Everyone has experienced it –you get home after training, your leg muscles are hurting slightly, but you just go to bed thinking that you’ve put in a good training. However, the next day comes the ugly realisation: you’ve woken up with fierce muscle pain.
What Causes the Pain?
It was long suspected that acidification of the muscles was the cause of muscle ache. This has however been disproved. Rather, the reason is that overloading the muscles causes small tears to develop in the muscle tissue. If these tears get inflamed due to the penetration of water, the muscles swell up. Because this process does not occur straight away, our muscles only start to ache 12 to 24 hours after exercising. Especially after weight training and abrupt braking exercises, where extreme sudden demands are placed on the muscles, muscle tears will tend to develop quicker.

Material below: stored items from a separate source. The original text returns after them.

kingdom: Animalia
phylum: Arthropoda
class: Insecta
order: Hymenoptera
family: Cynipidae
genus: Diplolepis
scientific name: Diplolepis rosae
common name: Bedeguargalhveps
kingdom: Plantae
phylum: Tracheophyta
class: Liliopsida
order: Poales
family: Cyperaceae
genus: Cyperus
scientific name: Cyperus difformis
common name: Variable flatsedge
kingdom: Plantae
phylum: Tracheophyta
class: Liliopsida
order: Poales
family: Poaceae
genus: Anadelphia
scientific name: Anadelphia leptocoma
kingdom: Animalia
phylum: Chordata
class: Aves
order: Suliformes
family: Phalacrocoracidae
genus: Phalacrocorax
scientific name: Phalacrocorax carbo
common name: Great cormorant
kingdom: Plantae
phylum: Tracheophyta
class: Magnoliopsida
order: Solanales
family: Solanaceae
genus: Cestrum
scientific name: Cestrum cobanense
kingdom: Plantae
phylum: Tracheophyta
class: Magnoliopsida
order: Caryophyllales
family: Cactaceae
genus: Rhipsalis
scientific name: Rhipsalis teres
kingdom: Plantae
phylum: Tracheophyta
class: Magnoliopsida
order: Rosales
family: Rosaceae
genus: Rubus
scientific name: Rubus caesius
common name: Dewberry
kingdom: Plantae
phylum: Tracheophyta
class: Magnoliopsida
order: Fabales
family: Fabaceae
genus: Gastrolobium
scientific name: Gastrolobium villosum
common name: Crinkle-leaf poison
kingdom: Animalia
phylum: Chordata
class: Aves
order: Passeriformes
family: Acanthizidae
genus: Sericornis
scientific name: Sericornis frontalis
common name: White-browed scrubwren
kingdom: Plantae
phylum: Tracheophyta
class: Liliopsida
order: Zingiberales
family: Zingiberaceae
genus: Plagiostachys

Muscle ache occurs only when training has overloaded the athlete. Therefore the training was not really good, because it caused an injury. Earlier, many believed that muscle ache was a sign of hard, but good training.
No, not really!You can imagine that massaging muscles, which contain tears, does not really make sense. You will tend to worsen matters.
I have to admit that, for a long time, I believed that stretching helped me. But far from it,even stretching usually makes things worse. It is actually logical; you don’t want to exert damaged muscles any more.
There is a reason why many teams employ "cooling down sessions". Using an apparently light workout, you achieve the same effect, even by cycling, for example, or easy soccer training sessions. Get your team to run 3-4 laps slowly and in a relaxed manner, 20-30 minutes after exertion. It is important to stimulate muscle recovery. The quicker relaxation sets in, the less worried you need be about getting muscle ache.
There are many myths connected with muscle ache. Everyone has tips and tricks up his sleeve, which are supposed to help.In soccer training, players will have varying levels of fitness; therefore the overload limit will be different for each player. Pay attention to this and remember: always have a cool down session after there has been any major exertion.
There is no miracle cure, apart from giving up sport, that is.
Muscle ache will always exist! However, it can be avoided with well-paced training.